### Problem description
Quote from the first line below through the line that contains "input wire [31:0] S5_in, // Roundkey", both included, and leave the pictures out.

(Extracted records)
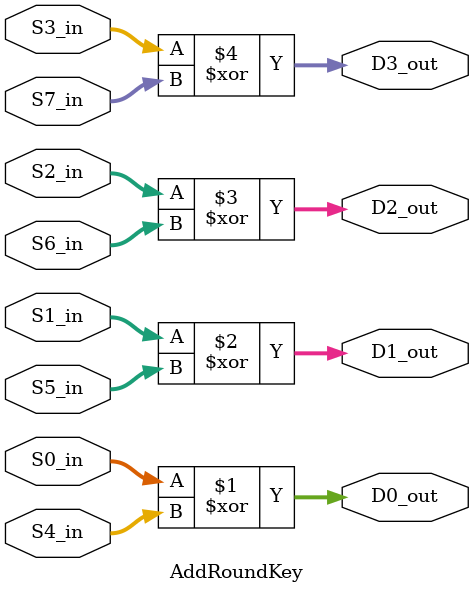
<source format=v>
module AddRoundKey(
	input wire [31:0] S0_in, //State
	input wire [31:0] S1_in, //State
	input wire [31:0] S2_in, //State
	input wire [31:0] S3_in, //State
	input wire [31:0] S4_in, // Roundkey
	input wire [31:0] S5_in, // Roundkey
	input wire [31:0] S6_in, // Roundkey
	input wire [31:0] S7_in, // Roundkey
	output wire [31:0] D0_out,
	output wire [31:0] D1_out,
	output wire [31:0] D2_out,
	output wire [31:0] D3_out	
	);
	
	assign D0_out = S0_in ^ S4_in; 
	assign D1_out = S1_in ^ S5_in; 
	assign D2_out = S2_in ^ S6_in;
	assign D3_out = S3_in ^ S7_in; 
	
endmodule

</source>
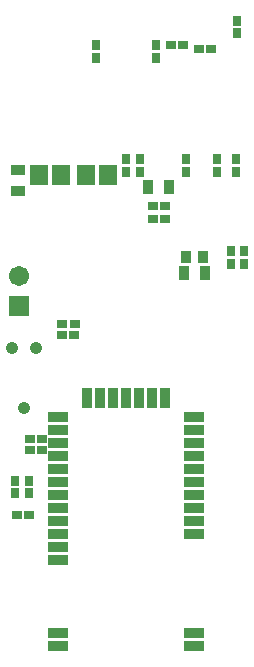
<source format=gbs>
G04 Layer_Color=16711935*
%FSLAX24Y24*%
%MOIN*%
G70*
G01*
G75*
%ADD66R,0.0330X0.0280*%
%ADD71R,0.0480X0.0380*%
%ADD72R,0.0380X0.0480*%
%ADD79R,0.0600X0.0680*%
%ADD91C,0.0420*%
%ADD92R,0.0671X0.0671*%
%ADD93C,0.0671*%
%ADD94R,0.0280X0.0330*%
%ADD95R,0.0671X0.0356*%
%ADD96R,0.0356X0.0671*%
%ADD97R,0.0356X0.0434*%
D66*
X1083Y4990D02*
D03*
X669D02*
D03*
X2175Y10994D02*
D03*
X2589D02*
D03*
X1516Y7530D02*
D03*
X1102D02*
D03*
X1516Y7146D02*
D03*
X1102D02*
D03*
X2185Y11358D02*
D03*
X2598D02*
D03*
X5197Y15276D02*
D03*
X5610D02*
D03*
X5197Y14862D02*
D03*
X5610D02*
D03*
X6732Y20531D02*
D03*
X7146D02*
D03*
X5797Y20640D02*
D03*
X6211D02*
D03*
D71*
X706Y16505D02*
D03*
Y15805D02*
D03*
D72*
X5057Y15918D02*
D03*
X5757D02*
D03*
X6241Y13049D02*
D03*
X6941D02*
D03*
D79*
X2972Y16319D02*
D03*
X3726D02*
D03*
X2156D02*
D03*
X1401D02*
D03*
D91*
X1325Y10563D02*
D03*
X525D02*
D03*
X925Y8563D02*
D03*
D92*
X758Y11949D02*
D03*
D93*
Y12949D02*
D03*
D94*
X7815Y13366D02*
D03*
Y13780D02*
D03*
X8238Y13366D02*
D03*
Y13780D02*
D03*
X600Y6122D02*
D03*
Y5709D02*
D03*
X7972Y16850D02*
D03*
Y16437D02*
D03*
X4301D02*
D03*
Y16850D02*
D03*
X5300Y20640D02*
D03*
Y20226D02*
D03*
X4793Y16850D02*
D03*
Y16437D02*
D03*
X8022Y21053D02*
D03*
Y21467D02*
D03*
X7352Y16437D02*
D03*
Y16850D02*
D03*
X6299Y16437D02*
D03*
Y16850D02*
D03*
X3300Y20640D02*
D03*
Y20226D02*
D03*
X1083Y6122D02*
D03*
Y5709D02*
D03*
D95*
X2047Y3504D02*
D03*
X6575Y4370D02*
D03*
X2047Y5669D02*
D03*
Y5236D02*
D03*
Y8268D02*
D03*
Y7835D02*
D03*
Y4803D02*
D03*
Y6535D02*
D03*
Y3937D02*
D03*
X6575Y4803D02*
D03*
X2047Y4370D02*
D03*
Y6968D02*
D03*
Y6102D02*
D03*
X6575Y7402D02*
D03*
Y5669D02*
D03*
Y5236D02*
D03*
X2047Y7402D02*
D03*
X6575Y6968D02*
D03*
Y6535D02*
D03*
Y6102D02*
D03*
Y7835D02*
D03*
Y8268D02*
D03*
Y1063D02*
D03*
Y630D02*
D03*
X2050Y1063D02*
D03*
Y630D02*
D03*
D96*
X5610Y8878D02*
D03*
X5177D02*
D03*
X3445D02*
D03*
X4744D02*
D03*
X4311D02*
D03*
X3878D02*
D03*
X3012D02*
D03*
D97*
X6319Y13602D02*
D03*
X6870D02*
D03*
M02*

</source>
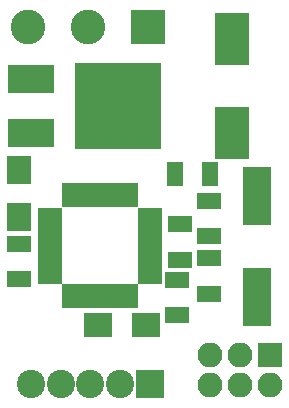
<source format=gbr>
G04 #@! TF.FileFunction,Soldermask,Top*
%FSLAX46Y46*%
G04 Gerber Fmt 4.6, Leading zero omitted, Abs format (unit mm)*
G04 Created by KiCad (PCBNEW 4.0.2-stable) date 2018-11-15 20:30:23*
%MOMM*%
G01*
G04 APERTURE LIST*
%ADD10C,0.100000*%
%ADD11R,3.900000X2.400000*%
%ADD12R,7.400000X7.400000*%
%ADD13R,2.400000X2.400000*%
%ADD14C,2.400000*%
%ADD15R,2.900000X4.400000*%
%ADD16R,2.000000X1.400000*%
%ADD17R,1.400000X2.000000*%
%ADD18R,2.400000X2.100000*%
%ADD19R,2.100000X2.400000*%
%ADD20R,2.000000X0.950000*%
%ADD21R,0.950000X2.000000*%
%ADD22R,2.400000X4.900000*%
%ADD23R,2.100000X2.100000*%
%ADD24O,2.100000X2.100000*%
%ADD25R,2.940000X2.940000*%
%ADD26C,2.940000*%
G04 APERTURE END LIST*
D10*
D11*
X105038700Y-55129400D03*
X105038700Y-59709400D03*
D12*
X112438700Y-57429400D03*
D13*
X115125500Y-80987900D03*
D14*
X112605500Y-80987900D03*
X110105500Y-80987900D03*
X107605500Y-80987900D03*
X105105500Y-80987900D03*
D15*
X122059700Y-59740300D03*
X122059700Y-51740300D03*
D16*
X117703600Y-70462400D03*
X117703600Y-67462400D03*
D17*
X120257700Y-63169800D03*
X117257700Y-63169800D03*
D16*
X104101900Y-72124700D03*
X104101900Y-69124700D03*
X117436900Y-75172700D03*
X117436900Y-72172700D03*
X120192800Y-70331200D03*
X120192800Y-73331200D03*
X120192800Y-68454400D03*
X120192800Y-65454400D03*
D18*
X110776000Y-75971400D03*
X114776000Y-75971400D03*
D19*
X104089200Y-62846200D03*
X104089200Y-66846200D03*
D20*
X115171800Y-72065800D03*
X115171800Y-71265800D03*
X115171800Y-70465800D03*
X115171800Y-69665800D03*
X115171800Y-68865800D03*
X115171800Y-68065800D03*
X115171800Y-67265800D03*
X115171800Y-66465800D03*
D21*
X113721800Y-65015800D03*
X112921800Y-65015800D03*
X112121800Y-65015800D03*
X111321800Y-65015800D03*
X110521800Y-65015800D03*
X109721800Y-65015800D03*
X108921800Y-65015800D03*
X108121800Y-65015800D03*
D20*
X106671800Y-66465800D03*
X106671800Y-67265800D03*
X106671800Y-68065800D03*
X106671800Y-68865800D03*
X106671800Y-69665800D03*
X106671800Y-70465800D03*
X106671800Y-71265800D03*
X106671800Y-72065800D03*
D21*
X108121800Y-73515800D03*
X108921800Y-73515800D03*
X109721800Y-73515800D03*
X110521800Y-73515800D03*
X111321800Y-73515800D03*
X112121800Y-73515800D03*
X112921800Y-73515800D03*
X113721800Y-73515800D03*
D22*
X124193300Y-73592000D03*
X124193300Y-65092000D03*
D23*
X125323600Y-78536800D03*
D24*
X125323600Y-81076800D03*
X122783600Y-78536800D03*
X122783600Y-81076800D03*
X120243600Y-78536800D03*
X120243600Y-81076800D03*
D25*
X114960400Y-50749200D03*
D26*
X109880400Y-50749200D03*
X104800400Y-50749200D03*
M02*

</source>
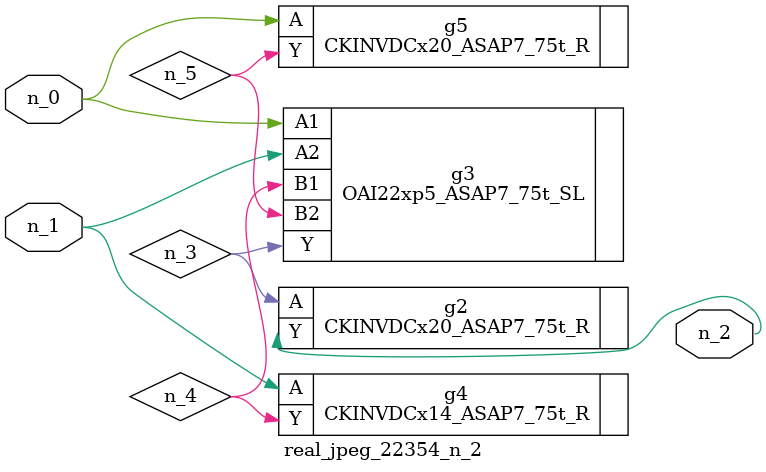
<source format=v>
module real_jpeg_22354_n_2 (n_1, n_0, n_2);

input n_1;
input n_0;

output n_2;

wire n_5;
wire n_4;
wire n_3;

OAI22xp5_ASAP7_75t_SL g3 ( 
.A1(n_0),
.A2(n_1),
.B1(n_4),
.B2(n_5),
.Y(n_3)
);

CKINVDCx20_ASAP7_75t_R g5 ( 
.A(n_0),
.Y(n_5)
);

CKINVDCx14_ASAP7_75t_R g4 ( 
.A(n_1),
.Y(n_4)
);

CKINVDCx20_ASAP7_75t_R g2 ( 
.A(n_3),
.Y(n_2)
);


endmodule
</source>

### Response to the exercise
<source format=v>
module AddRoundKey(
	input wire [31:0] S0_in, //State
	input wire [31:0] S1_in, //State
	input wire [31:0] S2_in, //State
	input wire [31:0] S3_in, //State
	input wire [31:0] S4_in, // Roundkey
	input wire [31:0] S5_in, // Roundkey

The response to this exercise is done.